XRLV debuted in April and has almost $99 million in assets under management, making it one of the most successful ETFs to debut this year.
XRLV has less exposure to utilities (0% vs. 4.5% for SPLV) and consumer staples (16% vs. 22%) and more exposure to industrials (20% vs. 15%) and health care (15% vs. 10%).
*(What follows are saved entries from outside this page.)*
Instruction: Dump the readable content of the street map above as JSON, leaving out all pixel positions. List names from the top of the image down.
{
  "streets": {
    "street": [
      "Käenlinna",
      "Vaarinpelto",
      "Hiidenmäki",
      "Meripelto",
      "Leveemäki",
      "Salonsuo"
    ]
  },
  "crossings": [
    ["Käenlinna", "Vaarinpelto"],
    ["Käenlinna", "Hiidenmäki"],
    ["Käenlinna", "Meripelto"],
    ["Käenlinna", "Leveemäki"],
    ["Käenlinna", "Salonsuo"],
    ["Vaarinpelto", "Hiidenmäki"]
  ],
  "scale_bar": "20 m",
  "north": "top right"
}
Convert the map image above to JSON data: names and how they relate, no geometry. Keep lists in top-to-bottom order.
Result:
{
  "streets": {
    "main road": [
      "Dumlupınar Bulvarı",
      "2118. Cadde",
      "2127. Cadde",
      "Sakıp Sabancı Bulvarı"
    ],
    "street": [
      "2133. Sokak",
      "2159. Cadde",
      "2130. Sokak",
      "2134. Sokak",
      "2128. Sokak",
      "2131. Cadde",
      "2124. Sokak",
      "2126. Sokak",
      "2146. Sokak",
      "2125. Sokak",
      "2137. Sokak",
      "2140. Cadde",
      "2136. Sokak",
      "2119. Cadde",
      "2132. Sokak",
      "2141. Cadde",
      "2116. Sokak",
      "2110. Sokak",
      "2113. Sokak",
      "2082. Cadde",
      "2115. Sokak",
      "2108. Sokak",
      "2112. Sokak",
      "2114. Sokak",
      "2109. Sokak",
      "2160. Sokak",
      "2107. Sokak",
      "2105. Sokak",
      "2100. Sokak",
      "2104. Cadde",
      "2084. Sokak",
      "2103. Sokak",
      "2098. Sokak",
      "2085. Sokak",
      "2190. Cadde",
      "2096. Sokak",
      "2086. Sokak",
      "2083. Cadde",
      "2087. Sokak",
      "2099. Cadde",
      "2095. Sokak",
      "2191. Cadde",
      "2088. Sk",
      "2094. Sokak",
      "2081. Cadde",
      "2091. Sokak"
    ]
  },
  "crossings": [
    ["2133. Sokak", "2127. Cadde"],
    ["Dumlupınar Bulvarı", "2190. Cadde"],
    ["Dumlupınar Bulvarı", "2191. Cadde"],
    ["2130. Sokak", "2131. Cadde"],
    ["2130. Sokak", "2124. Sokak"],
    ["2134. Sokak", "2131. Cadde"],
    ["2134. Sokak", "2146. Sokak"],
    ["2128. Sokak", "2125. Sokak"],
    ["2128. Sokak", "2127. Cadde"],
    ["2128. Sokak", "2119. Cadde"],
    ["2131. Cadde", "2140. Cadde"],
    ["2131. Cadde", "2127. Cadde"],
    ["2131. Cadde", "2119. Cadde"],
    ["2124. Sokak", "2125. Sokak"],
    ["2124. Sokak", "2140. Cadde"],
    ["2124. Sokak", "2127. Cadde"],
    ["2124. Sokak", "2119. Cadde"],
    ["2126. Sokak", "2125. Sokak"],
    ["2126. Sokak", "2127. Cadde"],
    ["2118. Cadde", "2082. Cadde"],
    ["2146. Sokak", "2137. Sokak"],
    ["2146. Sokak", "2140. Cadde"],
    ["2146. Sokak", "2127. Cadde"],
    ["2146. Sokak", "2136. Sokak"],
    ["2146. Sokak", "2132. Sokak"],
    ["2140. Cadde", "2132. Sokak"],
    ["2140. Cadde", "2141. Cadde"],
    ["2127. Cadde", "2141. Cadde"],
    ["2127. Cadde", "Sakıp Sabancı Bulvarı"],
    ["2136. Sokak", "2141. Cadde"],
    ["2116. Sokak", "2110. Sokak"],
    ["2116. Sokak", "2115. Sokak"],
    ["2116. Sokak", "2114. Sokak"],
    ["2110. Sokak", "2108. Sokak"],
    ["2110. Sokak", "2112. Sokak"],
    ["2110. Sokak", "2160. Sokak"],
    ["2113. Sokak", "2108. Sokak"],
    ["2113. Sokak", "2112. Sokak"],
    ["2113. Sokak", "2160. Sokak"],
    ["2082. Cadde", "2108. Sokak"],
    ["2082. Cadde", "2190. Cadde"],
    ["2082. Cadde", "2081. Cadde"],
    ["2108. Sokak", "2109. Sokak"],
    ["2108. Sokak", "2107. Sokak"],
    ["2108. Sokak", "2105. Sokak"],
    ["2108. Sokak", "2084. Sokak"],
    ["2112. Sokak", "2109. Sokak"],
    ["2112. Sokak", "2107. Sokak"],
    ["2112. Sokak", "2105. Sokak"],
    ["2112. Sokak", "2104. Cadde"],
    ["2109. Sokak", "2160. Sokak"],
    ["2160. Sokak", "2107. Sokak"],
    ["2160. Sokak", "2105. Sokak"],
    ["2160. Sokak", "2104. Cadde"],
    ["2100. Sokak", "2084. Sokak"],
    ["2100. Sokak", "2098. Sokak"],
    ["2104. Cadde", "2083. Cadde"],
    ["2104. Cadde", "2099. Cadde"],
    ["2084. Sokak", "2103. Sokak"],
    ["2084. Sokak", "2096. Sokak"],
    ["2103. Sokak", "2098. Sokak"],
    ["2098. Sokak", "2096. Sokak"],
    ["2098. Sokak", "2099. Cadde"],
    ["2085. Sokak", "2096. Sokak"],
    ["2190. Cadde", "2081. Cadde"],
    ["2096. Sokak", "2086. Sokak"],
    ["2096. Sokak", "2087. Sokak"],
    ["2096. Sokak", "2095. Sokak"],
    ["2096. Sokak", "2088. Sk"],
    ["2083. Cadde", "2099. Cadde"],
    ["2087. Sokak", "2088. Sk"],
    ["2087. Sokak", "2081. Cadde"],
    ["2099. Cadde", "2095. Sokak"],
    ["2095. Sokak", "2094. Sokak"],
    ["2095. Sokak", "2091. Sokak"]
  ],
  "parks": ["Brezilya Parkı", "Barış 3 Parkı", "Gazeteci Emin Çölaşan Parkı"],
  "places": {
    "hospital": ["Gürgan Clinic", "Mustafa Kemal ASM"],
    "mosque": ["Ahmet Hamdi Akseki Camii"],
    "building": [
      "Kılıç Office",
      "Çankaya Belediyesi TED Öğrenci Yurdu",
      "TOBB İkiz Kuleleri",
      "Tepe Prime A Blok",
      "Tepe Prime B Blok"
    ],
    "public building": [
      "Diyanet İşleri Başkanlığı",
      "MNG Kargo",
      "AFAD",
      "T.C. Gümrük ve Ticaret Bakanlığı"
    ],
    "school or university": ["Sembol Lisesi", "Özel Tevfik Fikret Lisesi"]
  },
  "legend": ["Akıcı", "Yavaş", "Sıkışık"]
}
Both ETFs are rebalanced quarterly, said S&P Capital IQ in a new research note.
Another new and, arguably, sophisticated approach to the S&P 500 is the Elkhorn S&P 500 Capital Expenditures ETF (NASDAQ:CAPX).
CAPX follows the S&P 500 Capex Efficiency Index, which is designed to provide exposure to constituents of the S&P 500 that have exhibited strong capital discipline in the form of efficient capital expenditures, according to Elkhorn.
Said another way, the 99 companies held by CAPX are notable generators of cash and have a proclivity for reinvesting that cash back into their businesses.
CAPX looks at companies that have made efficient use of the capital spending by generating relatively strong sales growth , said S&P Capital IQ. Relative to the broader S&P 500 index, exposure to consumer staples (5%) was light and there were no telecom services holdings. The ETF has a 0.29% expense ratio and trades with a $0.03 bid/ask spread.
The research firm has an overweight rating on CAPX, which debuted in May.